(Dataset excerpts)

◆ ◆ ◆ ◆ ◆ ◆ ◆

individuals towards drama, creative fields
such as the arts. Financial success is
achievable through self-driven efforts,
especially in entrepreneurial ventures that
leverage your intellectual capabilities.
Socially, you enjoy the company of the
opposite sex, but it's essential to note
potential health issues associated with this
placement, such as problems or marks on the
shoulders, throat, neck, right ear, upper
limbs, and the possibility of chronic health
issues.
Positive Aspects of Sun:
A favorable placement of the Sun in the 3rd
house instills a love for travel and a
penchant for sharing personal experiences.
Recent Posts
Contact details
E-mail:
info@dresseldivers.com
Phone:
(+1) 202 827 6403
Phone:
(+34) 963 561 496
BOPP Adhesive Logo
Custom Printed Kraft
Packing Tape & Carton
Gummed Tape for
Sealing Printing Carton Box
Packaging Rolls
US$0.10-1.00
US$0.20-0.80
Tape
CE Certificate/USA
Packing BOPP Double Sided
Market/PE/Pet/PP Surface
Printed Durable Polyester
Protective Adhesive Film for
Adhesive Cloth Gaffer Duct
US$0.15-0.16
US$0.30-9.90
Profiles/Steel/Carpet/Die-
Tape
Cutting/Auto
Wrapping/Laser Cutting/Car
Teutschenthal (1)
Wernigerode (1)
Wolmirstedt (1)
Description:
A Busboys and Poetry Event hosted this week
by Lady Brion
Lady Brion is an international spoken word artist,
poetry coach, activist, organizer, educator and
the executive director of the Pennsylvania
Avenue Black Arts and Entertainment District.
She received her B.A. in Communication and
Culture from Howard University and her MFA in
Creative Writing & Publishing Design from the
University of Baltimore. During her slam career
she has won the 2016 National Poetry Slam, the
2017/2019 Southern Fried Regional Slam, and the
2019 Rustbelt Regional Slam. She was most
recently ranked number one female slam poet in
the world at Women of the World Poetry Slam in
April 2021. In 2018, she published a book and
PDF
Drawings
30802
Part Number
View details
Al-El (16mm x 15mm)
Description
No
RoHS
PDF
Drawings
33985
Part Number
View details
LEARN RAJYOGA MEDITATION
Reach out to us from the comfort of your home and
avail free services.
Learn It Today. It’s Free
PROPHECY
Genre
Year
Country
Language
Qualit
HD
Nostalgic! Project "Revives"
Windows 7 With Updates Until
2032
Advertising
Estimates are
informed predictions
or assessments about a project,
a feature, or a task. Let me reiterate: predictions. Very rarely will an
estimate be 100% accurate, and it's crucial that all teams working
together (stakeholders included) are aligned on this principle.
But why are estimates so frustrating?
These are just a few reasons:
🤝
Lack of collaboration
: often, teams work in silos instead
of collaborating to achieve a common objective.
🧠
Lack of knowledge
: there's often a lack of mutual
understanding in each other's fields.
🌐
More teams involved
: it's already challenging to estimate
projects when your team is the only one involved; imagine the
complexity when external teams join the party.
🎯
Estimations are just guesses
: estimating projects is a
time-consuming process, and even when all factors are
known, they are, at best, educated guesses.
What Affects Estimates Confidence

◆ ◆ ◆ ◆ ◆ ◆ ◆

● **Task description**: Return a word-for-word copy of the lines above from the one holding "potential health issues associated with this" through the one holding "penchant for sharing personal experiences.", with both of them included and nothing besides.

● **Answer box**:
potential health issues associated with this
placement, such as problems or marks on the
shoulders, throat, neck, right ear, upper
limbs, and the possibility of chronic health
issues.
Positive Aspects of Sun:
A favorable placement of the Sun in the 3rd
house instills a love for travel and a
penchant for sharing personal experiences.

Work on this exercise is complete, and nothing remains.